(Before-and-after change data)
==*==
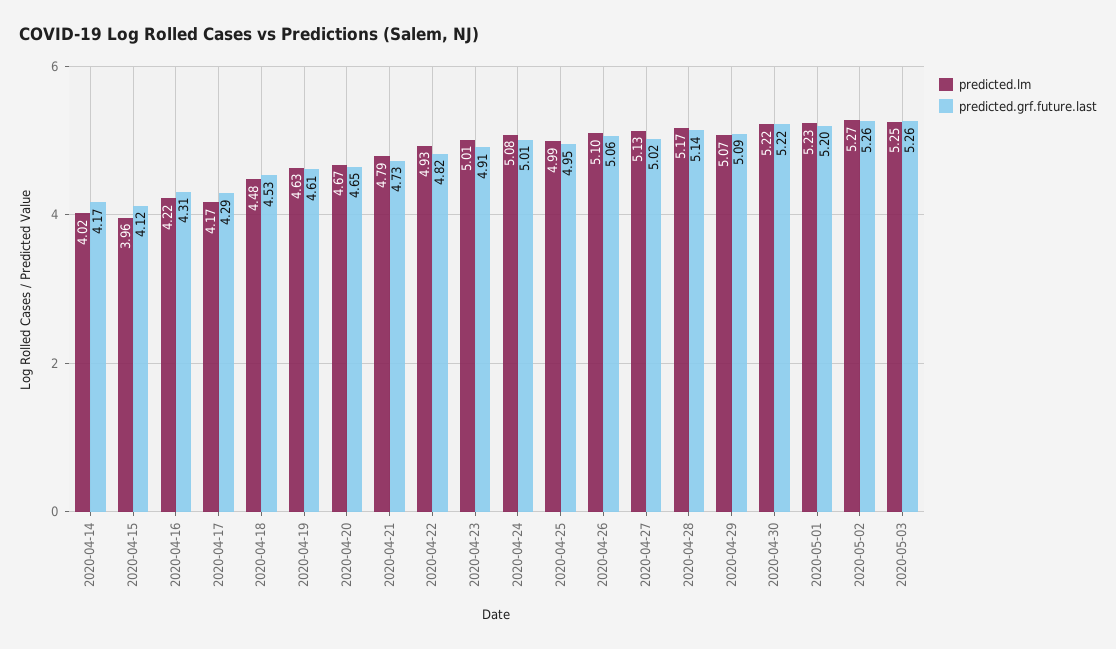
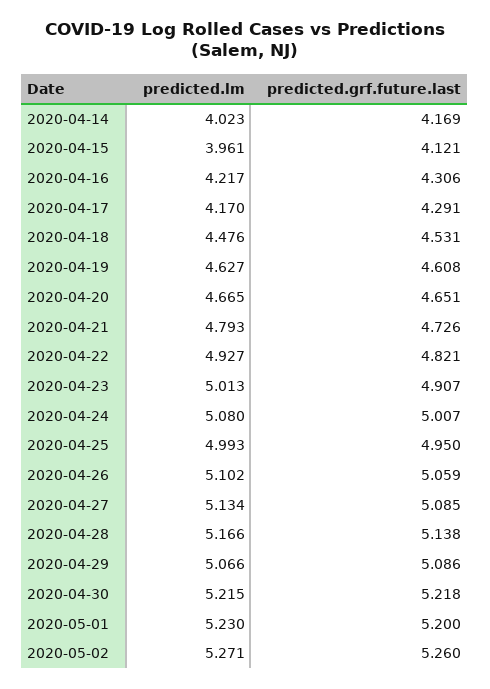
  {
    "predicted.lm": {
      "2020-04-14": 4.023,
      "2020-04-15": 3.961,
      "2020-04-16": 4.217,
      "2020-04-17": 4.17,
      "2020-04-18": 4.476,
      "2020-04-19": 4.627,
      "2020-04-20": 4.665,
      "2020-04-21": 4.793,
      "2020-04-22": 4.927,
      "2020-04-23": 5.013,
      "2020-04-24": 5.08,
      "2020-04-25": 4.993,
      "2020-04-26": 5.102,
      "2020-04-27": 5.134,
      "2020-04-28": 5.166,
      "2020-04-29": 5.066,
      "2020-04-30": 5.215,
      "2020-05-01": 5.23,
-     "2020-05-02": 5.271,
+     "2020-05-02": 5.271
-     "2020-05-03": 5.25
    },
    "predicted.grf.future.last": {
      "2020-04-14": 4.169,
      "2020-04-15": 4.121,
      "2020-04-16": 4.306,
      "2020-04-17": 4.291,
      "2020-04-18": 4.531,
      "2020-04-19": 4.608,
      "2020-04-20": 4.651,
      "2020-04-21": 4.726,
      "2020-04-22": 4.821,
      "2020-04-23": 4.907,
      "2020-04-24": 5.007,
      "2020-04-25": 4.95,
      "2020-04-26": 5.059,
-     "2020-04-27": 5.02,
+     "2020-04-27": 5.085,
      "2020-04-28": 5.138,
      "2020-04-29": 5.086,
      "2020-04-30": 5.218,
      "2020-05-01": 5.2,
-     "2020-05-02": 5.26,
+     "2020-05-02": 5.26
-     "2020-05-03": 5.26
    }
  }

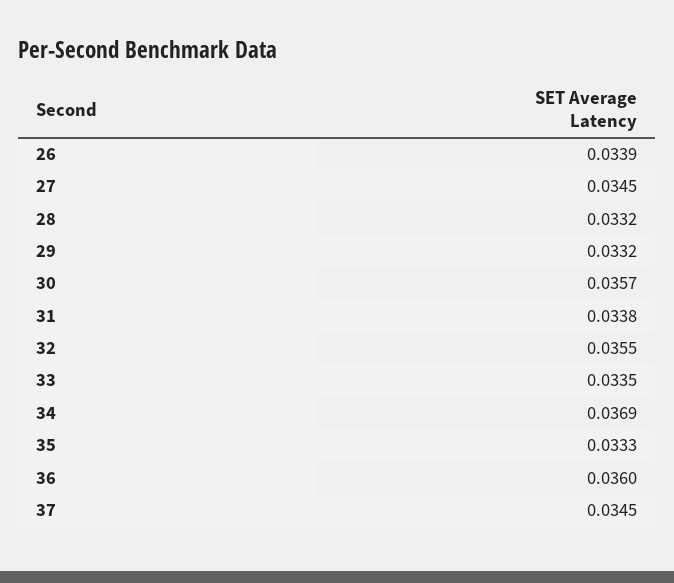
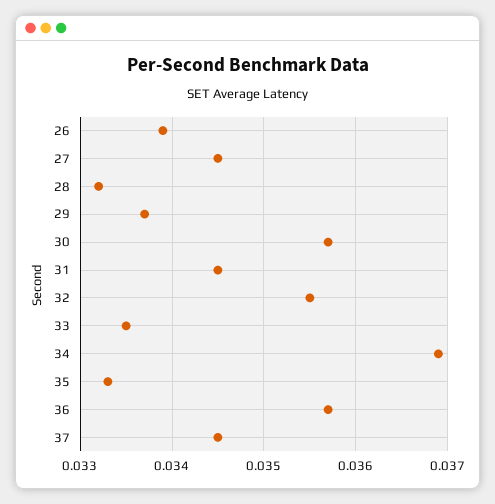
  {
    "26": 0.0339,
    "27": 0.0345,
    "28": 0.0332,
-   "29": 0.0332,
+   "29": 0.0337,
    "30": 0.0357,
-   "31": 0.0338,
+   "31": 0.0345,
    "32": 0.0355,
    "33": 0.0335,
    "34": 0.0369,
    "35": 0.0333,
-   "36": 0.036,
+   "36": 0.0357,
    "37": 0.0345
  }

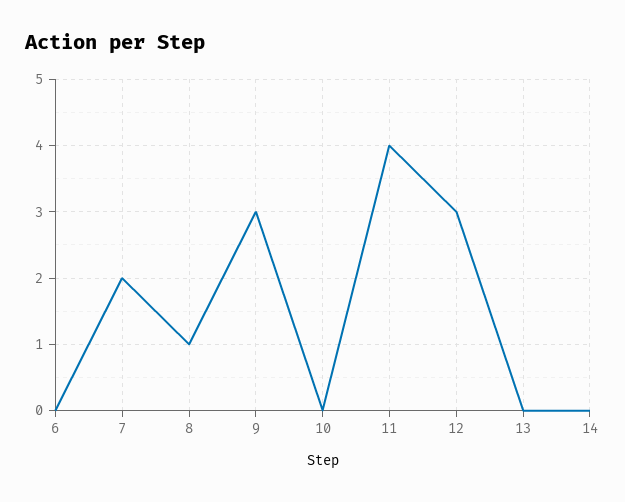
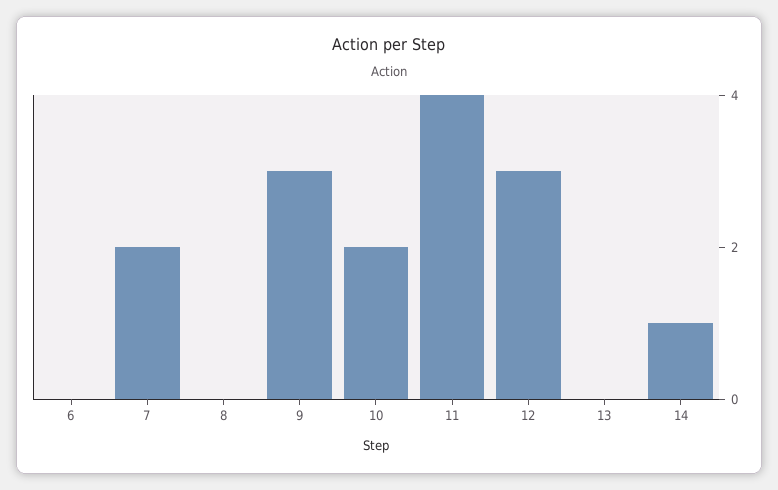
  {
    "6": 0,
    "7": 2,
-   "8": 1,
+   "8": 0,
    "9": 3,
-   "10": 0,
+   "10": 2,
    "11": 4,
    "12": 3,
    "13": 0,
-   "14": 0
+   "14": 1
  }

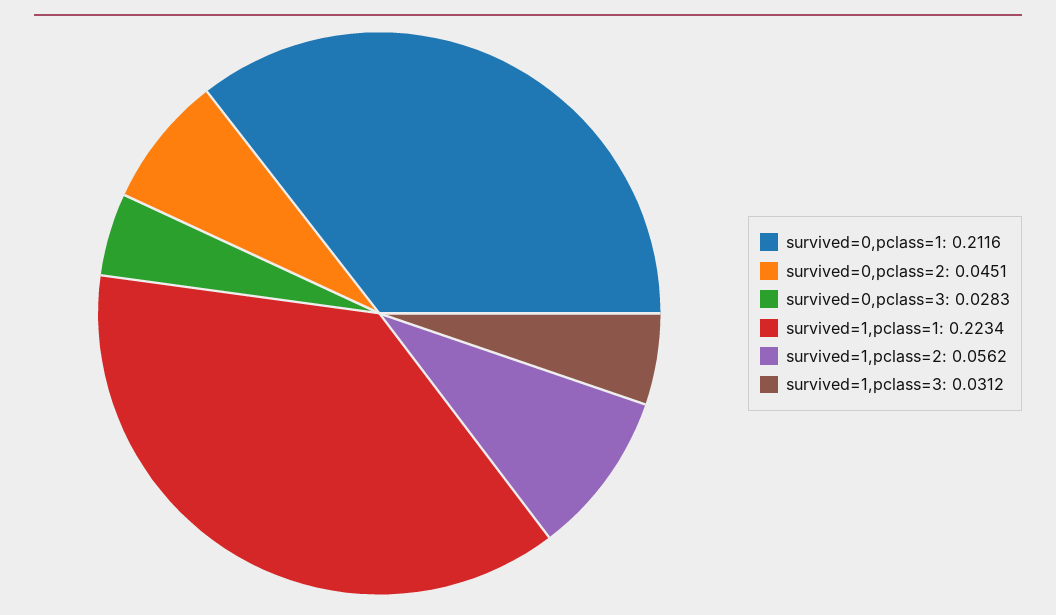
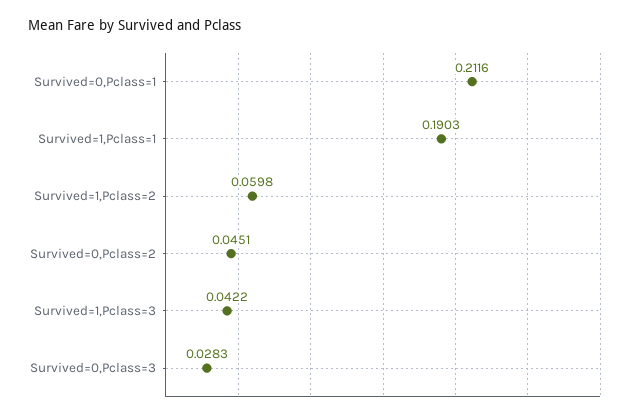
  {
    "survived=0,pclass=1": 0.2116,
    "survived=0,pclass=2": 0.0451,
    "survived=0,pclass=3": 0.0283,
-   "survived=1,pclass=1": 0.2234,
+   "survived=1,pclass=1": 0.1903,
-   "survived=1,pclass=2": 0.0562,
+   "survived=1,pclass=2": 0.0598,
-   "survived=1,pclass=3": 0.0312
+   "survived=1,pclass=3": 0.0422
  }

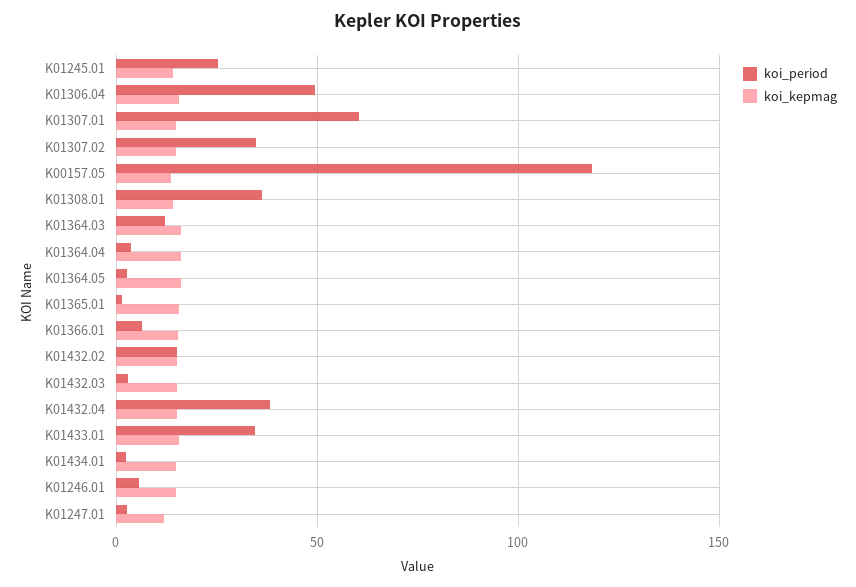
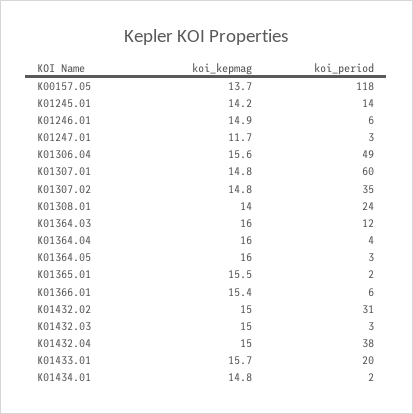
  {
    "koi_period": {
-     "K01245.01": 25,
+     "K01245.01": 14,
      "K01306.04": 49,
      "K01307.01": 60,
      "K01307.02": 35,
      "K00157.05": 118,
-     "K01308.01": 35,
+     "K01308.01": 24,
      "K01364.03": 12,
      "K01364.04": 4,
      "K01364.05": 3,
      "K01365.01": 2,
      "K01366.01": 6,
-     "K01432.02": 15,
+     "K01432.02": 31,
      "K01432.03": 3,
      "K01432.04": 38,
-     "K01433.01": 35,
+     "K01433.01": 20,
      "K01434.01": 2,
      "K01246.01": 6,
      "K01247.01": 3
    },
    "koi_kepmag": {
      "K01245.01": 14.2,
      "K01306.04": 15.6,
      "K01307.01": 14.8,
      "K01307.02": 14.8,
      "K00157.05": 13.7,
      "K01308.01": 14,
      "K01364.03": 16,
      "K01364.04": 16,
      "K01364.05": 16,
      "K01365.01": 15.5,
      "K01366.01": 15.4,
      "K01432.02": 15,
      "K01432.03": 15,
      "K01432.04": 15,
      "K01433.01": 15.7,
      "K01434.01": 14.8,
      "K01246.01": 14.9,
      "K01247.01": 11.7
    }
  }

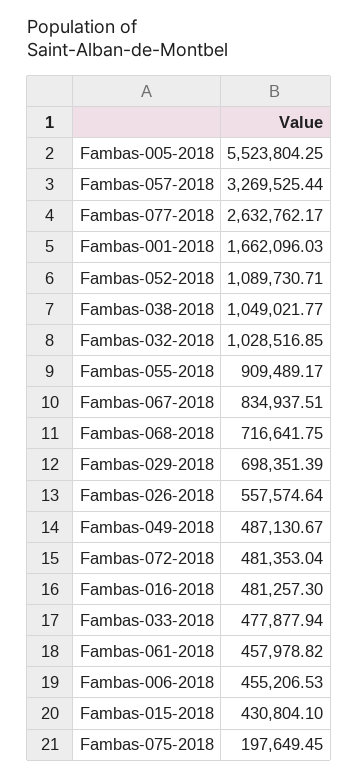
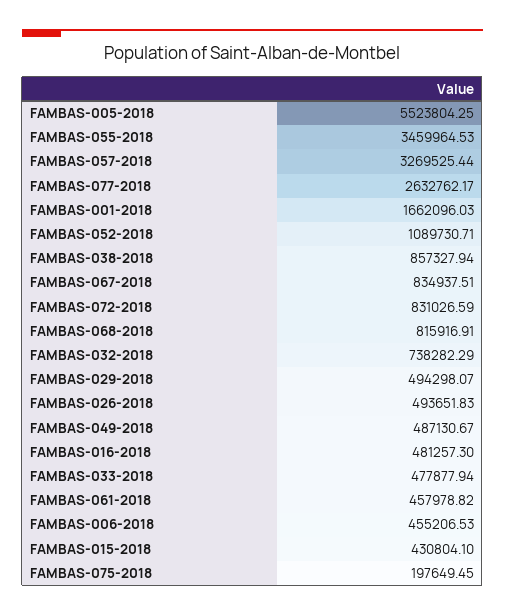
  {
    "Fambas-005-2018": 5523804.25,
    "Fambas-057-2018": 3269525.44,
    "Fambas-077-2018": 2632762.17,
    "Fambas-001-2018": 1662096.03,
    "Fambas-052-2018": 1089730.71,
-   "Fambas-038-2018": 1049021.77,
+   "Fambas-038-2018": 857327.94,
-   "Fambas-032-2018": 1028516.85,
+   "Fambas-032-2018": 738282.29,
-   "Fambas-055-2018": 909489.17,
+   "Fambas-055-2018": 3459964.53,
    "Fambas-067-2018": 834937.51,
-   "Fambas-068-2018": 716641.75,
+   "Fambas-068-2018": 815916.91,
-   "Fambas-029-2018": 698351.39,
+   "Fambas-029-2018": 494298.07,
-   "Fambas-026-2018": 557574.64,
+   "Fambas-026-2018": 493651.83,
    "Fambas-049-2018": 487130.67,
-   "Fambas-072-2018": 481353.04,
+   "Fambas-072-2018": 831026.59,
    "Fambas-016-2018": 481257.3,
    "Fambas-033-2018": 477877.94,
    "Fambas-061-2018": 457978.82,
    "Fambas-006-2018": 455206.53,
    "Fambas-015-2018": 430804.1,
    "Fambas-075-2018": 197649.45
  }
==*==
Copy down every line of the entries containing the word "survived".

    "survived=0,pclass=1": 0.2116,
    "survived=0,pclass=2": 0.0451,
    "survived=0,pclass=3": 0.0283,
-   "survived=1,pclass=1": 0.2234,
+   "survived=1,pclass=1": 0.1903,
-   "survived=1,pclass=2": 0.0562,
+   "survived=1,pclass=2": 0.0598,
-   "survived=1,pclass=3": 0.0312
+   "survived=1,pclass=3": 0.0422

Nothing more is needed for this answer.